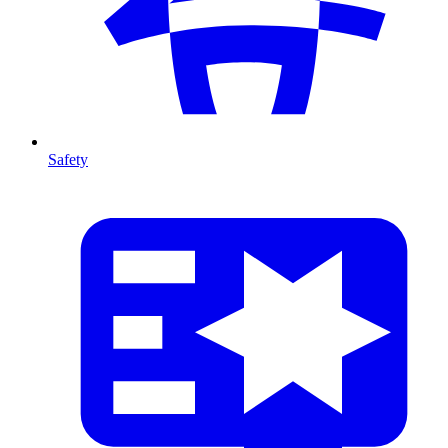
Safety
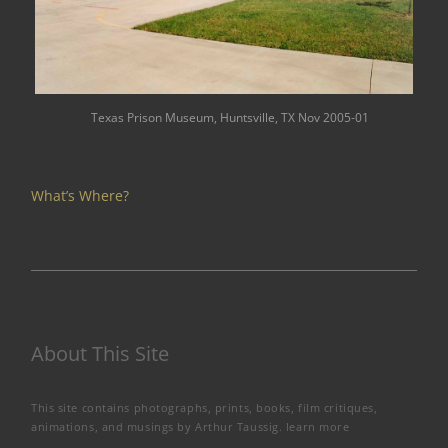
Texas Prison Museum, Huntsville, TX Nov 2005-01
What’s Where?
About This Site
This site contains photographs, prints, books, film critiques,
animations, and musings by Arthur Taussig.
learn more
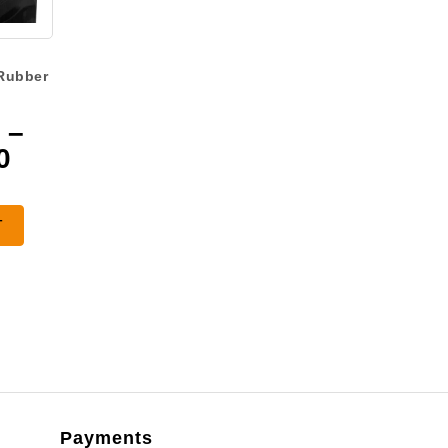
Rubber
–
Price
0
range:
$450.00
T
through
$475.00
Payments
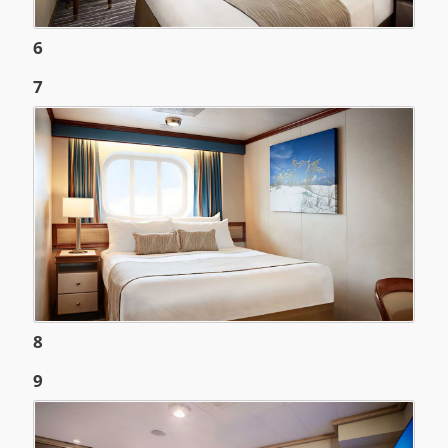
6
7
8
9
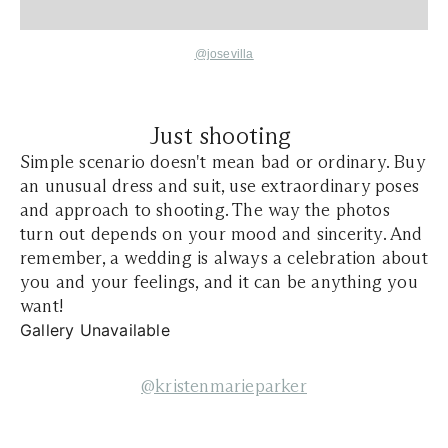
@josevilla
Just shooting
Simple scenario doesn't mean bad or ordinary. Buy
an unusual dress and suit, use extraordinary poses
and approach to shooting. The way the photos
turn out depends on your mood and sincerity. And
remember, a wedding is always a celebration about
you and your feelings, and it can be anything you
want!
Gallery Unavailable
@kristenmarieparker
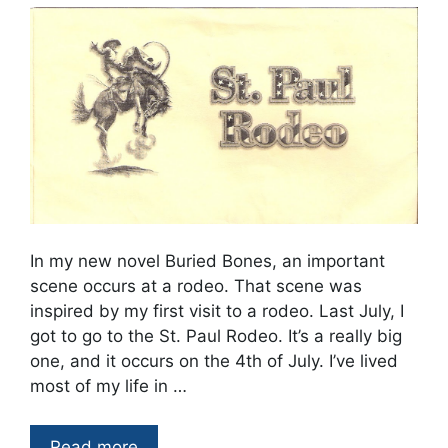
In my new novel Buried Bones, an important
scene occurs at a rodeo. That scene was
inspired by my first visit to a rodeo. Last July, I
got to go to the St. Paul Rodeo. It’s a really big
one, and it occurs on the 4th of July. I’ve lived
most of my life in …
Read more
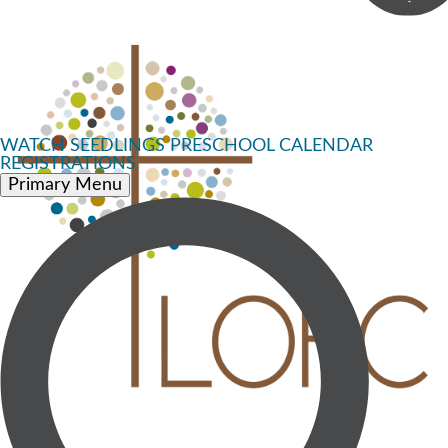
WATCH
SEEDLINGS PRESCHOOL
CALENDAR
REGISTRATIONS
Primary Menu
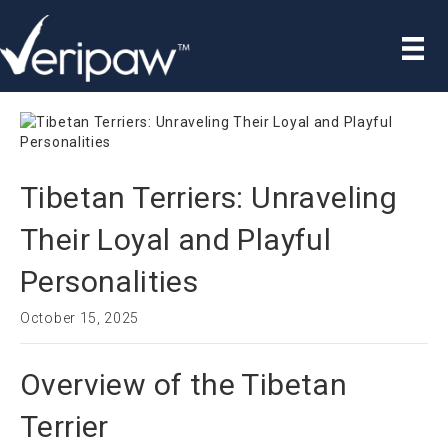
Tibetan Terriers: Unraveling
Their Loyal and Playful
Personalities
October 15, 2025
Overview of the Tibetan
Terrier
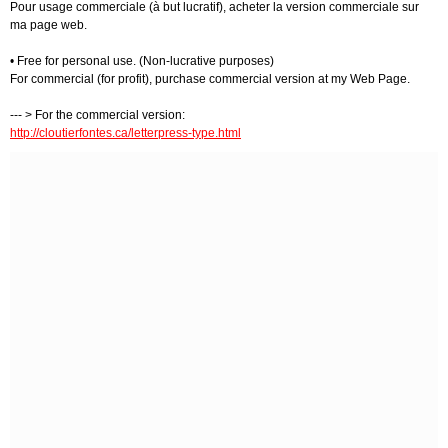
Pour usage commerciale (à but lucratif), acheter la version commerciale sur
ma page web.
• Free for personal use. (Non-lucrative purposes)
For commercial (for profit), purchase commercial version at my Web Page.
--- > For the commercial version:
http://cloutierfontes.ca/letterpress-type.html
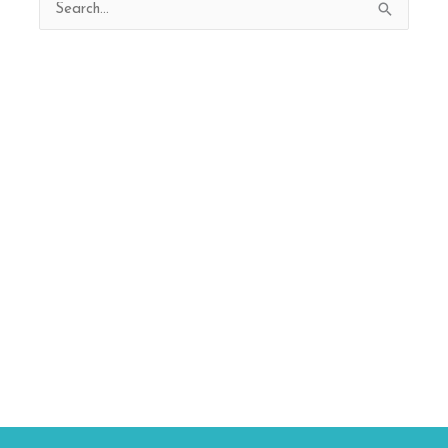
Search
for:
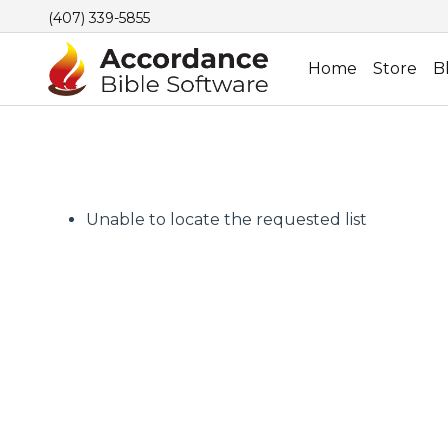
(407) 339-5855
Home
Store
B
Unable to locate the requested list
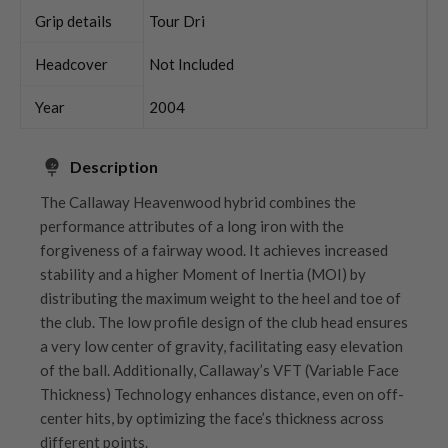
Grip details
Tour Dri
Headcover
Not Included
Year
2004
Description
The Callaway Heavenwood hybrid combines the
performance attributes of a long iron with the
forgiveness of a fairway wood. It achieves increased
stability and a higher Moment of Inertia (MOI) by
distributing the maximum weight to the heel and toe of
the club. The low profile design of the club head ensures
a very low center of gravity, facilitating easy elevation
of the ball. Additionally, Callaway’s VFT (Variable Face
Thickness) Technology enhances distance, even on off-
center hits, by optimizing the face’s thickness across
different points.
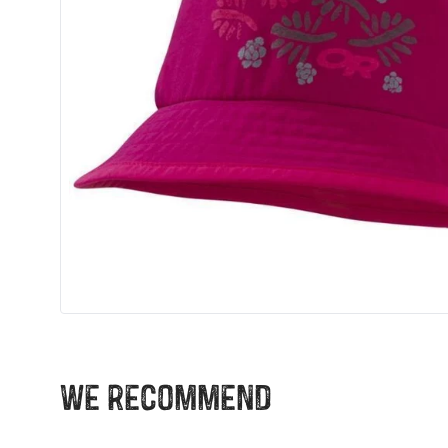
We recommend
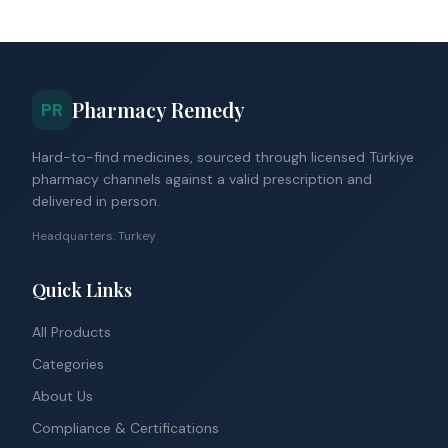
Pharmacy Remedy
PR
Hard-to-find medicines, sourced through licensed Türkiye
pharmacy channels against a valid prescription and
delivered in person.
Headquarters: Turkey
Quick Links
All Products
Categories
About Us
Compliance & Certifications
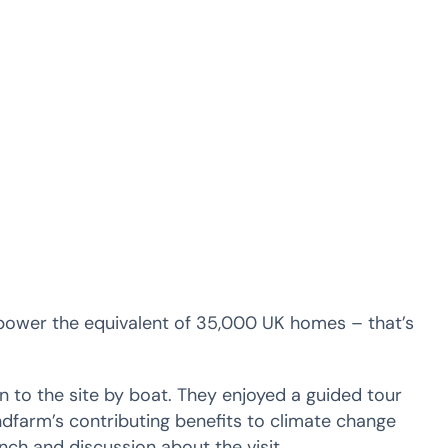
power the equivalent of 35,000 UK homes – that’s
 to the site by boat. They enjoyed a guided tour
dfarm’s contributing benefits to climate change
nch and discussion about the visit.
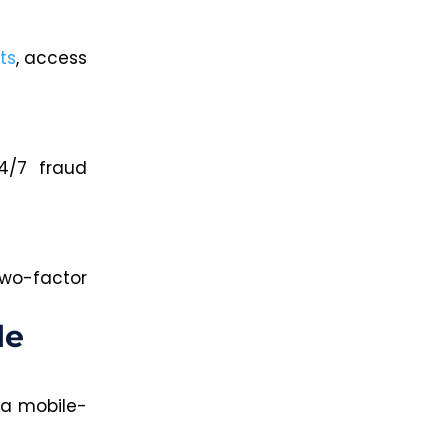
ts
, access
4/7 fraud
two-factor
le
 a mobile-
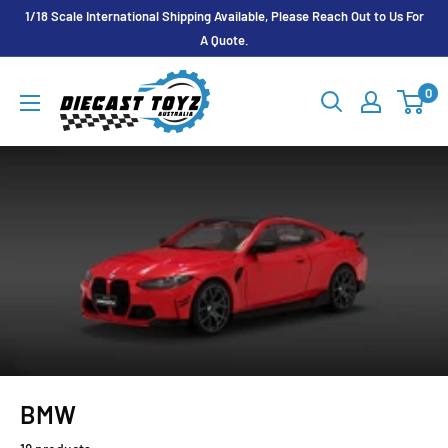
Skip
1/18 Scale International Shipping Available, Please Reach Out to Us For
to
A Quote.
content
Diecast
0
Toyz
Australia
BMW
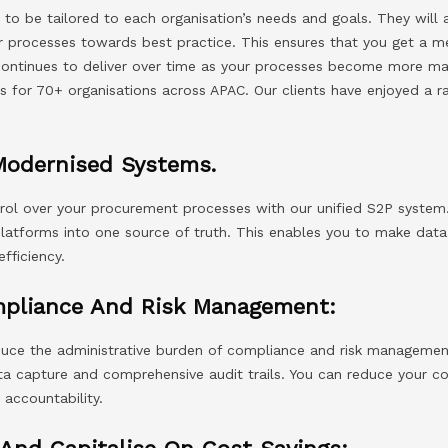
 to be tailored to each organisation’s needs and goals. They will
r processes towards best practice. This ensures that you get a m
 continues to deliver over time as your processes become more ma
s for 70+ organisations across APAC. Our clients have enjoyed a r
Modernised Systems.
ntrol over your procurement processes with our unified S2P system
latforms into one source of truth. This enables you to make data-
fficiency.
mpliance And Risk Management:
duce the administrative burden of compliance and risk managemen
 capture and comprehensive audit trails. You can reduce your com
 accountability.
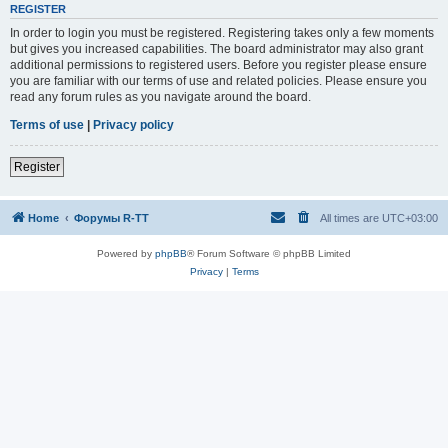
REGISTER
In order to login you must be registered. Registering takes only a few moments
but gives you increased capabilities. The board administrator may also grant
additional permissions to registered users. Before you register please ensure
you are familiar with our terms of use and related policies. Please ensure you
read any forum rules as you navigate around the board.
Terms of use
|
Privacy policy
Register
Home
Форумы R-TT
All times are
UTC+03:00
Powered by
phpBB
® Forum Software © phpBB Limited
Privacy
|
Terms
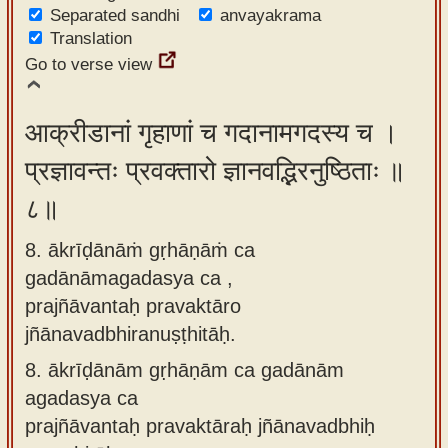
Separated sandhi
anvayakrama
Translation
Go to verse view
आक्रीडानां गृहाणां च गदानामगदस्य च ।
प्रज्ञावन्तः प्रवक्तारो ज्ञानवद्भिरनुष्ठिताः ॥
८॥
8. ākrīḍānāṁ gṛhāṇāṁ ca
gadānāmagadasya ca ,
prajñāvantaḥ pravaktāro
jñānavadbhiranuṣṭhitāḥ.
8.
ākrīḍānām gṛhāṇām ca gadānām
agadasya ca
prajñāvantaḥ pravaktāraḥ jñānavadbhiḥ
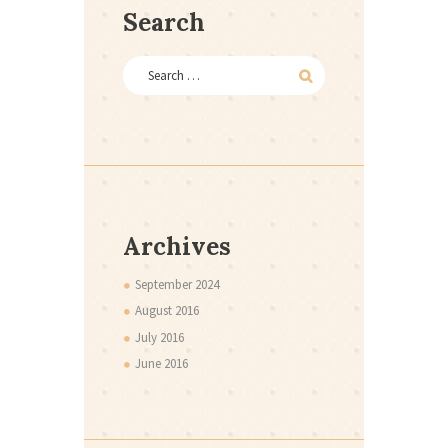
Search
Archives
September
2024
August
2016
July
2016
June
2016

+ + +

Exact copy, no pictures: return the entries word for word.

Safety
Texas Prison Museum, Huntsville, TX Nov 2005-01
What’s Where?
About This Site
This site contains photographs, prints, books, film critiques,
animations, and musings by Arthur Taussig.
learn more
Rubber
–
Price
0
range:
$450.00
T
through
$475.00
Payments
6
7
8
9
@josevilla
Just shooting
Simple scenario doesn't mean bad or ordinary. Buy
an unusual dress and suit, use extraordinary poses
and approach to shooting. The way the photos
turn out depends on your mood and sincerity. And
remember, a wedding is always a celebration about
you and your feelings, and it can be anything you
want!
Gallery Unavailable
@kristenmarieparker
In my new novel Buried Bones, an important
scene occurs at a rodeo. That scene was
inspired by my first visit to a rodeo. Last July, I
got to go to the St. Paul Rodeo. It’s a really big
one, and it occurs on the 4th of July. I’ve lived
most of my life in …
Read more
WATCH
SEEDLINGS PRESCHOOL
CALENDAR
REGISTRATIONS
Primary Menu
Tibetan Terriers: Unraveling
Their Loyal and Playful
Personalities
October 15, 2025
Overview of the Tibetan
Terrier
Pour usage commerciale (à but lucratif), acheter la version commerciale sur
ma page web.
• Free for personal use. (Non-lucrative purposes)
For commercial (for profit), purchase commercial version at my Web Page.
--- > For the commercial version:
http://cloutierfontes.ca/letterpress-type.html
Search
for:
(407) 339-5855
Home
Store
B
Unable to locate the requested list
Grip details
Tour Dri
Headcover
Not Included
Year
2004
Description
The Callaway Heavenwood hybrid combines the
performance attributes of a long iron with the
forgiveness of a fairway wood. It achieves increased
stability and a higher Moment of Inertia (MOI) by
distributing the maximum weight to the heel and toe of
the club. The low profile design of the club head ensures
a very low center of gravity, facilitating easy elevation
of the ball. Additionally, Callaway’s VFT (Variable Face
Thickness) Technology enhances distance, even on off-
center hits, by optimizing the face’s thickness across
different points.
We recommend
Pharmacy Remedy
PR
Hard-to-find medicines, sourced through licensed Türkiye
pharmacy channels against a valid prescription and
delivered in person.
Headquarters: Turkey
Quick Links
All Products
Categories
About Us
Compliance & Certifications
power the equivalent of 35,000 UK homes – that’s
 to the site by boat. They enjoyed a guided tour
dfarm’s contributing benefits to climate change
nch and discussion about the visit.
ts
, access
4/7 fraud
two-factor
le
 a mobile-
Skip
1/18 Scale International Shipping Available, Please Reach Out to Us For
to
A Quote.
content
Diecast
0
Toyz
Australia
BMW
 to be tailored to each organisation’s needs and goals. They will
r processes towards best practice. This ensures that you get a m
 continues to deliver over time as your processes become more ma
s for 70+ organisations across APAC. Our clients have enjoyed a r
Modernised Systems.
ntrol over your procurement processes with our unified S2P system
latforms into one source of truth. This enables you to make data-
fficiency.
mpliance And Risk Management:
duce the administrative burden of compliance and risk managemen
 capture and comprehensive audit trails. You can reduce your com
 accountability.
REGISTER
In order to login you must be registered. Registering takes only a few moments
but gives you increased capabilities. The board administrator may also grant
additional permissions to registered users. Before you register please ensure
you are familiar with our terms of use and related policies. Please ensure you
read any forum rules as you navigate around the board.
Terms of use
|
Privacy policy
Register
Home
Форумы R-TT
All times are
UTC+03:00
Powered by
phpBB
® Forum Software © phpBB Limited
Privacy
|
Terms
Separated sandhi
anvayakrama
Translation
Go to verse view
आक्रीडानां गृहाणां च गदानामगदस्य च ।
प्रज्ञावन्तः प्रवक्तारो ज्ञानवद्भिरनुष्ठिताः ॥
८॥
8. ākrīḍānāṁ gṛhāṇāṁ ca
gadānāmagadasya ca ,
prajñāvantaḥ pravaktāro
jñānavadbhiranuṣṭhitāḥ.
8.
ākrīḍānām gṛhāṇām ca gadānām
agadasya ca
prajñāvantaḥ pravaktāraḥ jñānavadbhiḥ
Search
Archives
September
2024
August
2016
July
2016
June
2016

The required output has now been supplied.